Governments worldwide are accelerating their borrowing from markets, driven by the need to fund energy transitions, defense, and aging populations, all while interest rates continue to rise.
According to the latest Bloomberg analysis, global syndicated sovereign bond issuance reached $504 billion in the first half of the year, setting a new historical record. This figure even surpasses the first half of 2020, when governments borrowed heavily to combat COVID-19 lockdowns and urgently prop up their economies.
The driving force behind this bond issuance wave is persistently rising fiscal deficits. Jens Peter Sorensen, Chief Analyst at Danske Bank, stated plainly: "The main driver of the increased supply is higher public spending, which in turn creates larger financing needs." He specifically pointed to three areas: military expenditure, infrastructure construction, and the transition to clean energy.
Simultaneously, inflationary shocks stemming from the Middle East conflict have pushed global yields higher, making central bank policy paths increasingly unpredictable. The European Central Bank is expected to raise interest rates this week for the first time since 2023, and the U.S. Federal Reserve is also anticipated to tighten monetary policy within the year.
Who is Borrowing and How Much
Italy has consistently been the largest borrower in the sovereign syndicated market for years.
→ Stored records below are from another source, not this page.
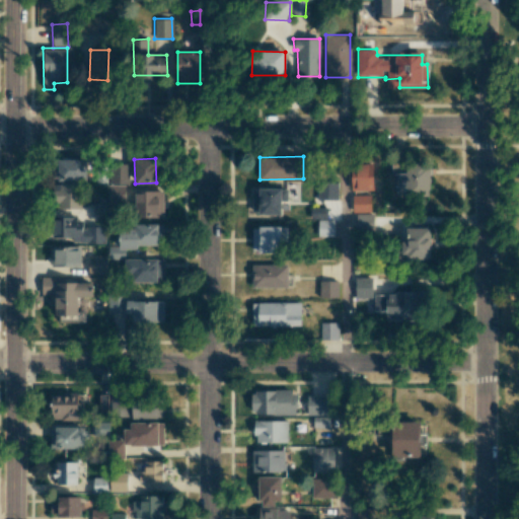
[(86,181),(87,159),(56,159),(56,180),(86,181)]
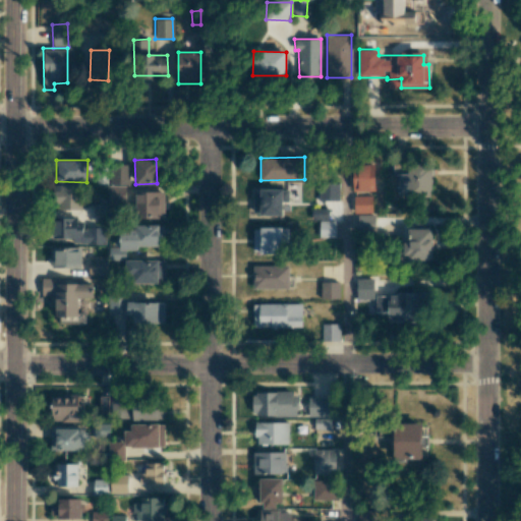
[(129,185),(129,165),(110,164),(109,184),(129,185)]
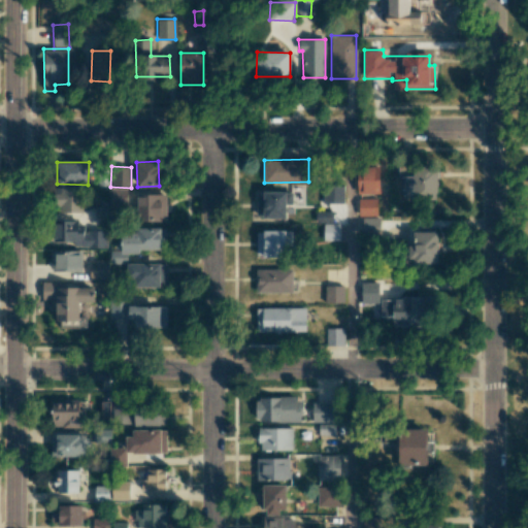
[(380,194),(380,166),(357,167),(358,194),(380,194)]
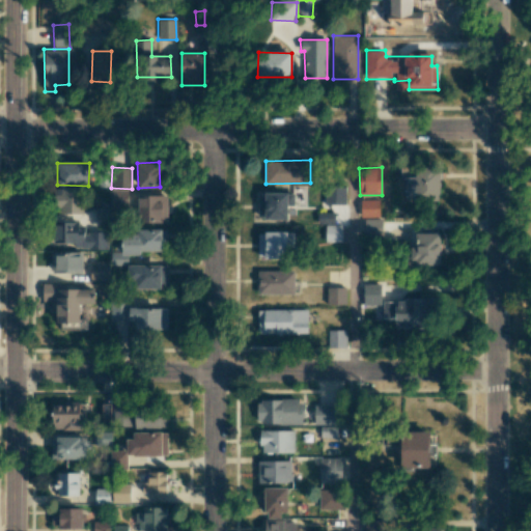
[(403,177),(404,192),(415,192),(415,199),(441,199),(440,167),(415,168),(415,177),(403,177)]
It is set to maintain this position in 2026, having already raised nearly €70 billion (approximately $81 billion) in the first half alone.
The change in Germany is even more noteworthy. The nation, once famous for its "debt brake" and near-obsession with fiscal discipline, has completely rewritten its fiscal rules this year, pouring significant funds into defense and infrastructure. It raised €14 billion through three syndicated issuances in the first half. The United Kingdom, Belgium, and Serbia have all completed their largest-ever syndicated deals. Australia and Mexico have also entered the top ten issuers for the year.
At the European Union level, there has been a similar relaxation: the EU has loosened its fiscal rules, allowing member states to increase spending on defense and energy.
Demand Persists, But Investors Demand Higher Prices
Currently, market demand for government bonds remains, especially for short-term bonds. However, investors are demanding higher yields.
In May, the yield at a U.S. 30-year Treasury auction broke through 5%, a first since 2007. The UK's £15 billion (approximately $20.2 billion) long-term bond issuance in April attracted a record number of buyers—because the 10-year yield had risen to its highest level since 2008.
Johnathan Owen, Portfolio Manager at TwentyFour Asset Management, assesses that governments are seizing a market window. "They are taking advantage of a window where the market is healthy and willing to pay," he said.
Maturity Wave and "Front-Running" Add Pressure for Second Half
Behind the surge in issuance lies another structural reason: bonds issued during the COVID-19 period are maturing in a concentrated wave.
Analysis from Natixis shows that eurozone sovereign bond refinancing volume in 2026 jumped 26% year-on-year, far exceeding the overall growth rate of 11% for total syndicated issuance. Theophile Legrand, Interest Rate Strategist at Natixis, believes this indicates the first-half record was "primarily driven by maturity refinancing, rather than an attempt to lock in costs before interest rate hikes."
However, May's data showed a subtle shift. Legrand pointed out that while maturity refinancing volume actually decreased year-on-year in May, syndicated issuance jumped from €32 billion to €45 billion. "This suggests there is at least some degree of opportunistic front-loading of issuance."
Belgium, Spain, Austria, and Portugal all issued in May "earlier than expected," as noted in a June 3 report by ING strategists including Benjamin Schroeder. Greece is raising €3 billion for a tap of a 2036-maturity bond, receiving orders exceeding €36 billion. Sweden is issuing a €2 billion three-year bond.
Harvey Bradley, Global Head of Rates at Insight Investment, offered a succinct assessment: "There is still a significant amount of sovereign bond issuance waiting to come to market in the eurozone in the second half of the year."